Jiao Cui-Na, Liu Jin-Xing, Wang Juan, Shang Junliang, Zheng Chun-Hou
IEEE J Biomed Health Inform. 2022 Apr;26(4):1872-1882. doi: 10.1109/JBHI.2021.3110766. Epub 2022 Apr 14.
The exploration of single cell RNA-sequencing (scRNA-seq) technology generates a new perspective to analyze biological problems. One of the major applications of scRNA-seq data is to discover subtypes of cells by cell clustering. Nevertheless, it is challengeable for traditional methods to handle scRNA-seq data with high level of technical noise and notorious dropouts. To better analyze single cell data, a novel scRNA-seq data analysis model called Maximum correntropy criterion based Non-negative and Low Rank Representation (MccNLRR) is introduced. Specifically, the maximum correntropy criterion, as an effective loss function, is more robust to the high noise and large outliers existed in the data. Moreover, the low rank representation is proven to be a powerful tool for capturing the global and local structures of data. Therefore, some important information, such as the similarity of cells in the subspace, is also extracted by it. Then, an iterative algorithm on the basis of the half-quadratic optimization and alternating direction method is developed to settle the complex optimization problem. Before the experiment, we also analyze the convergence and robustness of MccNLRR. At last, the results of cell clustering, visualization analysis, and gene markers selection on scRNA-seq data reveal that MccNLRR method can distinguish cell subtypes accurately and robustly.

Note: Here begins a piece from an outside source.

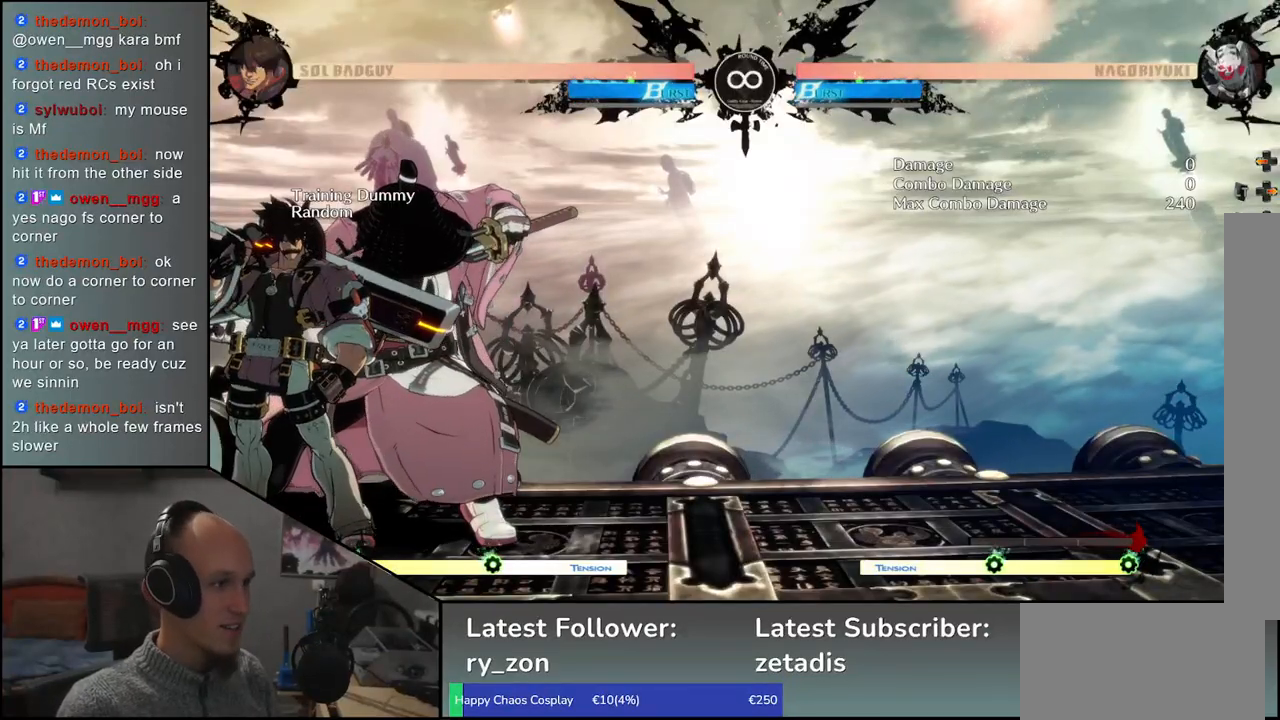
{"buttons": [], "left_stick": "center", "events": []}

单细胞RNA测序(scRNA-seq)技术的探索为分析生物学问题提供了新的视角。scRNA-seq数据的主要应用之一是通过细胞聚类来发现细胞亚型。然而,传统方法处理具有高水平技术噪声和严重数据丢失的scRNA-seq数据具有挑战性。为了更好地分析单细胞数据,引入了一种名为基于最大相关熵准则的非负低秩表示(MccNLRR)的新型scRNA-seq数据分析模型。具体而言,最大相关熵准则作为一种有效的损失函数,对数据中存在的高噪声和大异常值具有更强的鲁棒性。此外,低秩表示被证明是捕获数据全局和局部结构的有力工具。因此,它还能提取一些重要信息,如子空间中细胞的相似性。然后,基于半二次优化和交替方向法开发了一种迭代算法来解决复杂的优化问题。在实验之前,我们还分析了MccNLRR的收敛性和鲁棒性。最后,在scRNA-seq数据上进行细胞聚类、可视化分析和基因标记选择的结果表明,MccNLRR方法能够准确且稳健地区分细胞亚型。